The Ceylon Electricity Board (CEB)’s consumption of diesel, the most expensive source of electricity generation in Sri Lanka, had increased by 49.3 per cent YoY to 634 GWh from January to March this year, owing to the frequent breakdowns of the 900 MW Norochcholai Coal Power Plant, latest Central Bank of Sri Lanka (CBSL) data showed.
The breakdowns of Norochcholai Power Plant resulted in coal-fired electricity supply to the Nation declining by 10 per cent Year-on-Year (YoY) to 1,549 gigawatt hours (GWh) in the first quarter of this year.
Coal after ‘hydro’ was CEB’s second cheapest source of electricity last year, CBSL data further showed. CEB and its ‘allied’ sources led by coal, in total generated 4,177 GWh of electricity in the first quarter (1Q) of this year for the country, up 2.1 per cent YoY.
But, due to the frequent breakdown of Norochcholai Power Plant, the most expensive source of electricity generation to Sri Lanka, diesel, saw ‘CEB diesel electricity generation’ increase by 49.3 per cent YoY to 634 GWh in the review quarter.
Meanwhile, ‘CEB hydro,’ after ‘coal’ and the ‘private sector’ (PS), was the third largest source of electricity supply in the review 1Q, with supply increasing by 33.8 per cent YoY to 926 GWh.In related developments, the PS, led by its ‘diesel electricity generation’ was the second largest source of electricity supply in 1Q 2022, though its supply to the CEB which has a monopoly in the transmission and distribution of electricity to the island, saw CEB’s purchase of ‘PS electricity’ falling by 18.3 per cent YoY to 1,015 GWh in the review quarter.

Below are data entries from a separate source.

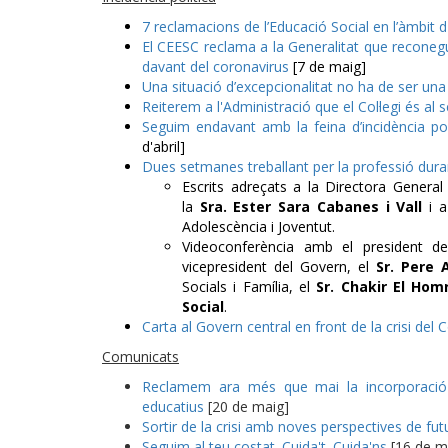
7 reclamacions de l’Educació Social en l’àmbit d
El CEESC reclama a la Generalitat que reconegui
davant del coronavirus
[7 de maig]
Una situació d’excepcionalitat no ha de ser una 
Reiterem a l'Administració que el Col·legi és al 
Seguim endavant amb la feina d’incidència polí
d'abril]
Dues setmanes treballant per la professió durant
Escrits adreçats a la Directora General
la
Sra. Ester Sara Cabanes i Vall
i a
Adolescència i Joventut.
Videoconferència amb el president de
vicepresident del Govern, el
Sr. Pere 
Socials i Família, el
Sr. Chakir El Homr
Social
.
Carta al Govern central en front de la crisi del 
Comunicats
Reclamem ara més que mai la incorporació 
educatius
[20 de maig]
Sortir de la crisi amb noves perspectives de fut
Seguim al teu costat. Cuida't. Cuida'ns
[16 de m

Of this 1,015 GWh of private sector electricity bought by CEB in the review quarter, non-conventional renewable electricity (NCRE) comprising private sector mini hydro, wind, biomass and solar, saw a drop in supply to the CEB by 4.2 per cent YoY to 421 GWh in the review Q. In other developments, ‘CEB Wind’ in the review period saw production increase by 444.3 per cent YoY to 54 GWh.